EXERCISE AIM:
Report the lines of the data below that contain the string "fails".
(RECORDED INFORMATION Opens)
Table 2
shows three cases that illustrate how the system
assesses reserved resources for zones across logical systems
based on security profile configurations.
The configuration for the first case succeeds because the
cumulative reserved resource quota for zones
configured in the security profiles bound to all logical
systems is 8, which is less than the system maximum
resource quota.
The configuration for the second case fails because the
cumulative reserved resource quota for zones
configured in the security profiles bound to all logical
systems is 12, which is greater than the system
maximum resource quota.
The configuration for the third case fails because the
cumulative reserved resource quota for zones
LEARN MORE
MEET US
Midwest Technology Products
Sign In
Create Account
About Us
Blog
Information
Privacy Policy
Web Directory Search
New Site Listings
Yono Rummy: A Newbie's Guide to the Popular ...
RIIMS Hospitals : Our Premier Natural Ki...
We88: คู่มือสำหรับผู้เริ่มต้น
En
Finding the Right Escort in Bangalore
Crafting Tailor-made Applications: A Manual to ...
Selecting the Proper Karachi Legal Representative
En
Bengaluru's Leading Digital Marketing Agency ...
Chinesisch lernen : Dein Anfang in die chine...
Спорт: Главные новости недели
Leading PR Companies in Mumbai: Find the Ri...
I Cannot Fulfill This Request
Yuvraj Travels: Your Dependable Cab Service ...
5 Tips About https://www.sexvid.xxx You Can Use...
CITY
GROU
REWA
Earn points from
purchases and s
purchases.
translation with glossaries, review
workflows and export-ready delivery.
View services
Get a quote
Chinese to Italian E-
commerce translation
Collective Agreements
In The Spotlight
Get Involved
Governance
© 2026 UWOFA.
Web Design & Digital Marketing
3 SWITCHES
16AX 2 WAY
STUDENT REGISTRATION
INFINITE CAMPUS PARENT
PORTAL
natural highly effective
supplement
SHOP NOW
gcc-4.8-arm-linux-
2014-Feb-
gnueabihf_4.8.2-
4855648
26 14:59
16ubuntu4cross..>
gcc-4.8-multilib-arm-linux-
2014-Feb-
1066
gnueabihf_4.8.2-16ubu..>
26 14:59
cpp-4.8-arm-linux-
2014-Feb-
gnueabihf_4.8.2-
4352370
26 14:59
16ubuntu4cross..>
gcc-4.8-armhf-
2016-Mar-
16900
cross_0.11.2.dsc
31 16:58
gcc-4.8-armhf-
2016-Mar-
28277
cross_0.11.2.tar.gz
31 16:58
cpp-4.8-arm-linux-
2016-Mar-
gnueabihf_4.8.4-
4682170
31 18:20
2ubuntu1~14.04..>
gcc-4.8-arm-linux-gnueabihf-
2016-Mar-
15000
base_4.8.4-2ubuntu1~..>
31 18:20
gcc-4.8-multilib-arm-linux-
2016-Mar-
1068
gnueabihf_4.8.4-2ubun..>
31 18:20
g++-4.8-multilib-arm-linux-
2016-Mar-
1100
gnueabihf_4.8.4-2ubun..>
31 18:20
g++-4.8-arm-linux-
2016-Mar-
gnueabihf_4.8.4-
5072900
(RECORDED INFORMATION Closes)
TASK SOLUTION:
The configuration for the second case fails because the
The configuration for the third case fails because the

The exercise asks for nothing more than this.